***** TEXTO DE LECTURA

Las críticas del proceso venezolano
El tema es difícil de abordar. En los primeros años de la «revolución bolivariana» de Hugo Chávez ocurrieron muchas cosas bonitas y emocionantes en Venezuela. Una nueva Constitución amplió los derechos sociales y abrió el espacio para los mecanismos de democracia directa y participación popular. Las inversiones sociales y las campañas de movilización redujeron considerablemente la pobreza, erradicaron el analfabetismo y ampliaron el acceso a la atención sanitaria.
Se construyeron miles de espacios de democracia participativa como los consejos comunales, que en sus primeros años contaron con la participación de la mayoría de la población, incluidos los opositores. En el ámbito de las relaciones internacionales, la Alianza Bolivariana para los Pueblos de Nuestra América (ALBA) trató de construir una alternativa a la dominación estadounidense en la región del Caribe.

**********
***** MATERIAL DE ESTUDIO

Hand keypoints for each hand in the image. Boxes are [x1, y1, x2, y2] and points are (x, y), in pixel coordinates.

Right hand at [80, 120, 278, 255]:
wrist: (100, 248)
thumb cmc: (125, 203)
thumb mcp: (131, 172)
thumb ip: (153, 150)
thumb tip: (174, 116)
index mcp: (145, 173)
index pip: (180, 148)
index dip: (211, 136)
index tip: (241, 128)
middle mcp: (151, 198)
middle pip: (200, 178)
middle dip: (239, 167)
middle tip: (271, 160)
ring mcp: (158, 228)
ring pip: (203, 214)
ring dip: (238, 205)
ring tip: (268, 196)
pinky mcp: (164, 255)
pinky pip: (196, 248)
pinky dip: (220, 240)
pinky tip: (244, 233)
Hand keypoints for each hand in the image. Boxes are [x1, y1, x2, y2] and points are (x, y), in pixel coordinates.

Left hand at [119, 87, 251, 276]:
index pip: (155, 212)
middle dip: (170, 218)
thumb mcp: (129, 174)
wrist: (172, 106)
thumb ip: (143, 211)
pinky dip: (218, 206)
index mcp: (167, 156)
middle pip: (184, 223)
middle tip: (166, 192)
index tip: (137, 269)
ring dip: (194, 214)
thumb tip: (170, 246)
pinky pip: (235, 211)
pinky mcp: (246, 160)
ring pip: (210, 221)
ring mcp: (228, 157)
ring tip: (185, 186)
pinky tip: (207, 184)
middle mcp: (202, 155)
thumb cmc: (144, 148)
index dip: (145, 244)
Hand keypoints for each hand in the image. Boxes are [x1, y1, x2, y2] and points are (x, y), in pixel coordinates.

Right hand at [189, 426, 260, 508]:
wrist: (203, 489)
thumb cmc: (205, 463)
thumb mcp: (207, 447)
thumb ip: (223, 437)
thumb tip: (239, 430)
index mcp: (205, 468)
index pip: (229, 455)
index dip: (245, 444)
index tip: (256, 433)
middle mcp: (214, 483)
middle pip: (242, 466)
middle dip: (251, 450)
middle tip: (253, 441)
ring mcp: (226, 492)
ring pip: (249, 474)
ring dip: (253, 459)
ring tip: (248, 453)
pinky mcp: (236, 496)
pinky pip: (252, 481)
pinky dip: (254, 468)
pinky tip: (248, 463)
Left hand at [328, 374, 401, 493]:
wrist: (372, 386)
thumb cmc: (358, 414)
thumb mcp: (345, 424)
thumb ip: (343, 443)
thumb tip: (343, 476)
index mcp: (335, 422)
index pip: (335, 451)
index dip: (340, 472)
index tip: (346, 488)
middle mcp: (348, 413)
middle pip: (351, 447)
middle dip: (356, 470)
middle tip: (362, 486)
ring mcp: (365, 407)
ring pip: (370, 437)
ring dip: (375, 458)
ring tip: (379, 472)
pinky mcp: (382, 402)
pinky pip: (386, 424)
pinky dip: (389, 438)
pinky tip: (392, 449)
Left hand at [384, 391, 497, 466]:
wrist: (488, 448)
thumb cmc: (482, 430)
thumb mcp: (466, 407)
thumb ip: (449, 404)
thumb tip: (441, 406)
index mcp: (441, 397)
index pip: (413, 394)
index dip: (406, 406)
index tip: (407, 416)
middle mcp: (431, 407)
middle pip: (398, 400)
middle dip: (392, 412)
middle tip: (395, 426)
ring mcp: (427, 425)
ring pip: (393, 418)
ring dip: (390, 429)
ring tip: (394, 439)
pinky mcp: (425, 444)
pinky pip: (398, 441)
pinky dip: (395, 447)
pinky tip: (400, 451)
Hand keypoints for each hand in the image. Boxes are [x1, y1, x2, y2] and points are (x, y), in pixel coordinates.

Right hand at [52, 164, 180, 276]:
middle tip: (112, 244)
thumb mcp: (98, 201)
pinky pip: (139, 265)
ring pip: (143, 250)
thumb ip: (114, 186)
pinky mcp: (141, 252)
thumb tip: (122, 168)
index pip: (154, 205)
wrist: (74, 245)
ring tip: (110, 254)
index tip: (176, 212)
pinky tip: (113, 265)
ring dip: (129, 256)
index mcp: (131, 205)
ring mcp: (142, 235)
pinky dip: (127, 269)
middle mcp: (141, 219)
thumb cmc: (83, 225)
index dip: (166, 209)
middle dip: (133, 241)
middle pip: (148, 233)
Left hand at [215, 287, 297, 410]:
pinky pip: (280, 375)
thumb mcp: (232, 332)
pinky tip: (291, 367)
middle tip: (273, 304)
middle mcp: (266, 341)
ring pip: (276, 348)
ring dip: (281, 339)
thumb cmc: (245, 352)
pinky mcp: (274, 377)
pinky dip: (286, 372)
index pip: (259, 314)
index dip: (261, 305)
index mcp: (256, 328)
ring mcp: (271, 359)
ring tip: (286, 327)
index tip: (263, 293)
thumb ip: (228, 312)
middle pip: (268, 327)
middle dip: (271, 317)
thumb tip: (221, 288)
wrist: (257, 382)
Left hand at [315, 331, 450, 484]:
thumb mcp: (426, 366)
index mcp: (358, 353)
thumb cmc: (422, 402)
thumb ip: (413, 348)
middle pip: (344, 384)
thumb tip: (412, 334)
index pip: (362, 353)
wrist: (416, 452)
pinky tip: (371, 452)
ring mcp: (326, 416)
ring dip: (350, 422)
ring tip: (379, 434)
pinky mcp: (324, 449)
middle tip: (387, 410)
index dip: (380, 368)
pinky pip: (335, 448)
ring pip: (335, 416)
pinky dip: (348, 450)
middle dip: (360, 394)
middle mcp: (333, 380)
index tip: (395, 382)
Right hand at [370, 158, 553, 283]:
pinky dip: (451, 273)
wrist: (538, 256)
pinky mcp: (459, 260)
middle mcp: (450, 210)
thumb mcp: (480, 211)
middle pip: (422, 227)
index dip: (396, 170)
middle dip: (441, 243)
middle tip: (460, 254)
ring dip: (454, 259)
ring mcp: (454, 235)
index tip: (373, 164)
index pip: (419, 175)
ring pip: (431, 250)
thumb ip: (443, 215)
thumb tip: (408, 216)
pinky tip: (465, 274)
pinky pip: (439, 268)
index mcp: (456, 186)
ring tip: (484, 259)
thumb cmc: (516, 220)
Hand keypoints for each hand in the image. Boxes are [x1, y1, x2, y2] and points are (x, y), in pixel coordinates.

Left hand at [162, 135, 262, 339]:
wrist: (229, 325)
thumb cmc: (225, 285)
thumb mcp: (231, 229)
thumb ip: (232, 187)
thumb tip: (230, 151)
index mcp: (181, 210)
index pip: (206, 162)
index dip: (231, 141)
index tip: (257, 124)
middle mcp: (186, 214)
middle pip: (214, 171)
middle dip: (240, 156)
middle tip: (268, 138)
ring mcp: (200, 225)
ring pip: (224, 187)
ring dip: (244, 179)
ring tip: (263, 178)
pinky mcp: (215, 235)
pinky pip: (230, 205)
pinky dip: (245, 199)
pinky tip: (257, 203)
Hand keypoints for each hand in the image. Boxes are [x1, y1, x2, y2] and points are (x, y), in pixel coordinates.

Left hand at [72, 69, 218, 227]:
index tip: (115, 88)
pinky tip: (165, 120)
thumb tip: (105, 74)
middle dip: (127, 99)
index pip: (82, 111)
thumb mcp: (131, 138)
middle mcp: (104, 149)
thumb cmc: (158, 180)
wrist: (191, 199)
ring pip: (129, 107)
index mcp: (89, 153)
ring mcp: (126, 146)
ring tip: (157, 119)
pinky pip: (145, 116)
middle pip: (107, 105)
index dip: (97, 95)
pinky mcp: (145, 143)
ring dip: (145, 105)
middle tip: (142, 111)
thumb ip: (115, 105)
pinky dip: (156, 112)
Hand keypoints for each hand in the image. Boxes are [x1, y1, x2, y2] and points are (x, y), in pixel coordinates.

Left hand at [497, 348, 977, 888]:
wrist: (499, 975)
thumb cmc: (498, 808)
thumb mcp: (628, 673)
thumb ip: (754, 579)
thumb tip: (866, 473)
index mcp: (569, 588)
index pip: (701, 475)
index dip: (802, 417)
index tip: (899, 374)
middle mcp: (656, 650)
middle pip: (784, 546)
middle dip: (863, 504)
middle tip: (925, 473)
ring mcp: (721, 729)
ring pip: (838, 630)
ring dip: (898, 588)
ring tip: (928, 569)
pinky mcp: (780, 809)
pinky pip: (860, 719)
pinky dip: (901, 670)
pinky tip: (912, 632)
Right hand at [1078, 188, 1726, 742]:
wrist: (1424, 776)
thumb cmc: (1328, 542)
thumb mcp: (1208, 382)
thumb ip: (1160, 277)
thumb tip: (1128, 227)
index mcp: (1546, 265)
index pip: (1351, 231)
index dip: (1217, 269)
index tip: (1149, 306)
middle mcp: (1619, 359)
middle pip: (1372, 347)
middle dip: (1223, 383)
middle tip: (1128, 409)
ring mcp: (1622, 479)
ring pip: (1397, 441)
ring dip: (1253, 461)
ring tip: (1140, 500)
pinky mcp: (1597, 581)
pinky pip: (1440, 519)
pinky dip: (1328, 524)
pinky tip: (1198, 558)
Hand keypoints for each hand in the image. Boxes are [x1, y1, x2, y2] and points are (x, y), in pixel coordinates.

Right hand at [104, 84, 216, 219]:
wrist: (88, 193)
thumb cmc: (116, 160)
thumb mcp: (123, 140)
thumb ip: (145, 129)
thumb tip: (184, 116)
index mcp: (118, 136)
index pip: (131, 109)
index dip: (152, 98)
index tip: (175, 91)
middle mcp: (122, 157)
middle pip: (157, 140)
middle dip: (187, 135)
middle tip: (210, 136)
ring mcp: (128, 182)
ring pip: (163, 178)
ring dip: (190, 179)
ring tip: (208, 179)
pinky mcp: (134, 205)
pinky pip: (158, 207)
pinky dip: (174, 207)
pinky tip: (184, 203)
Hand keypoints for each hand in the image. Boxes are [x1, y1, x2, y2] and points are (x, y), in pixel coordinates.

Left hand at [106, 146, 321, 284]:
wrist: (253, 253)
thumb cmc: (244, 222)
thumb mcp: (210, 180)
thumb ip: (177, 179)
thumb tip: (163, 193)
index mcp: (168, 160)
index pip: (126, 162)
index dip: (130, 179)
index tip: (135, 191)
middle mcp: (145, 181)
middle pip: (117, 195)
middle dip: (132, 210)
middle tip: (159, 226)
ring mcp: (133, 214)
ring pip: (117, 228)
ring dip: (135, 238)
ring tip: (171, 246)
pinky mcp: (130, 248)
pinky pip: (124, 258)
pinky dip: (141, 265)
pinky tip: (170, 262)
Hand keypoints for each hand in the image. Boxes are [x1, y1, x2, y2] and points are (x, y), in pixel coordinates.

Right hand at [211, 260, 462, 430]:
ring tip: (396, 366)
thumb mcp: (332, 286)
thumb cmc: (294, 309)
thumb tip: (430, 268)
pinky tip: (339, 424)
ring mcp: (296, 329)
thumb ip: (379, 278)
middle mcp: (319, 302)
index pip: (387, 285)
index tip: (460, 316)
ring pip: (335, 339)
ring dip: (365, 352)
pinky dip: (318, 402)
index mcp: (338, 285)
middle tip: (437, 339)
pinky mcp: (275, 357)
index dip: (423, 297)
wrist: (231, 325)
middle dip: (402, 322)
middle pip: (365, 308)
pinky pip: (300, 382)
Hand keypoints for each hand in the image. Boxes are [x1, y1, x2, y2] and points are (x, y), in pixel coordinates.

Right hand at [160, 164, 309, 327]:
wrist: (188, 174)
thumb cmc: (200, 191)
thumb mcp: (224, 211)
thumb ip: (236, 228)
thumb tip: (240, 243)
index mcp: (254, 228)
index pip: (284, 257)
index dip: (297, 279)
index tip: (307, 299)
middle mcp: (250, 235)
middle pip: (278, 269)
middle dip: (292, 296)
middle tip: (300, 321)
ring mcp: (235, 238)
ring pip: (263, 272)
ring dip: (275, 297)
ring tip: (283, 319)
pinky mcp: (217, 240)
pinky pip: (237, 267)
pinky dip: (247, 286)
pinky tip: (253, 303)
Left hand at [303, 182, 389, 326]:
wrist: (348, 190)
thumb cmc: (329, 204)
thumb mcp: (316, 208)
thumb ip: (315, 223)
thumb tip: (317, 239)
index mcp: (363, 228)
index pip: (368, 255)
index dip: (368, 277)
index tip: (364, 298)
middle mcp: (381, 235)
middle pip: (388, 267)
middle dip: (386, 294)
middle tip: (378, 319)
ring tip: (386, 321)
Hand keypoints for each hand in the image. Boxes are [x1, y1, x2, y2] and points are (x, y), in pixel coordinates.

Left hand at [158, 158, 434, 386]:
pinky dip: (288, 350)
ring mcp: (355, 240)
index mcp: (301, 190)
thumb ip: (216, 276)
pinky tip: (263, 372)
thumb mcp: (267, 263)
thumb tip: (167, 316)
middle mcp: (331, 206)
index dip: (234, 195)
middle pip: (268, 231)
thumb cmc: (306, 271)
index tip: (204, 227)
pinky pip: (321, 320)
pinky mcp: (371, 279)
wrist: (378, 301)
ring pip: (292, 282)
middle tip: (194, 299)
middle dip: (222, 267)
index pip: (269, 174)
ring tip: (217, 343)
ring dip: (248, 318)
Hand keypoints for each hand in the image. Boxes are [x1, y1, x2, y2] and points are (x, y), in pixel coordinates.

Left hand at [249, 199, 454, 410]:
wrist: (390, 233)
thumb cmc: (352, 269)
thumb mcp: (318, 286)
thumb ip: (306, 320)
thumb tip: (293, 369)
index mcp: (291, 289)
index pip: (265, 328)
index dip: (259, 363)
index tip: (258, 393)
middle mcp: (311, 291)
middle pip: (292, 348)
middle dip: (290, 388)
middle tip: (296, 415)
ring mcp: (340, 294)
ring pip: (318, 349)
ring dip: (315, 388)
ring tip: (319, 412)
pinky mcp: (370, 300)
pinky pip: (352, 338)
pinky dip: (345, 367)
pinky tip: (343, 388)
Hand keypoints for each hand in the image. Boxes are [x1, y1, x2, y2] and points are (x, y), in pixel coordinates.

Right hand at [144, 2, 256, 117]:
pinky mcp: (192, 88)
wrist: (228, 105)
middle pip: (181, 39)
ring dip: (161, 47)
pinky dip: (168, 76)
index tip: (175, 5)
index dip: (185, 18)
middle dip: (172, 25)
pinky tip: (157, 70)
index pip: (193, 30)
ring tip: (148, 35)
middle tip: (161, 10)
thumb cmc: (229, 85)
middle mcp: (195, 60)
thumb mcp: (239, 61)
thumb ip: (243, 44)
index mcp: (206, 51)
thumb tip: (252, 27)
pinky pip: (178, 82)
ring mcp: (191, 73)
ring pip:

**********

ENUNCIADO DEL EJERCICIO → Continúa el texto sobre la revolución bolivariana en Venezuela a partir de su última oración.

RESPUESTA AL EJERCICIO →
Además, existe un gran temor a que, al criticar al chavismo, se caiga en argumentos que deben evitarse a toda costa. Yo mencionaría al menos dos malos argumentos que se complementan entre sí. El primero es la acusación de «populismo» que siempre se lanza contra cualquier líder que busque una relación directa con las masas eludiendo los mecanismos liberales de representación.
El populismo es un concepto vacío y combativo que generalmente se utiliza para deslegitimar al adversario. Apenas disimula el miedo de pueblo de los que acusan a alguien de populista, la demofobia de los que esperan que la política se canalice siempre a través de las instituciones de la democracia liberal. Aquí llego al segundo mal argumento contra el chavismo que es la visión limitada de la democracia, que para muchos se reduce a reglas y procedimientos para organizar la disputa política entre grupos de élite. La participación popular, el olor del pueblo, la movilización, la política en la calle es el terror de esta gente.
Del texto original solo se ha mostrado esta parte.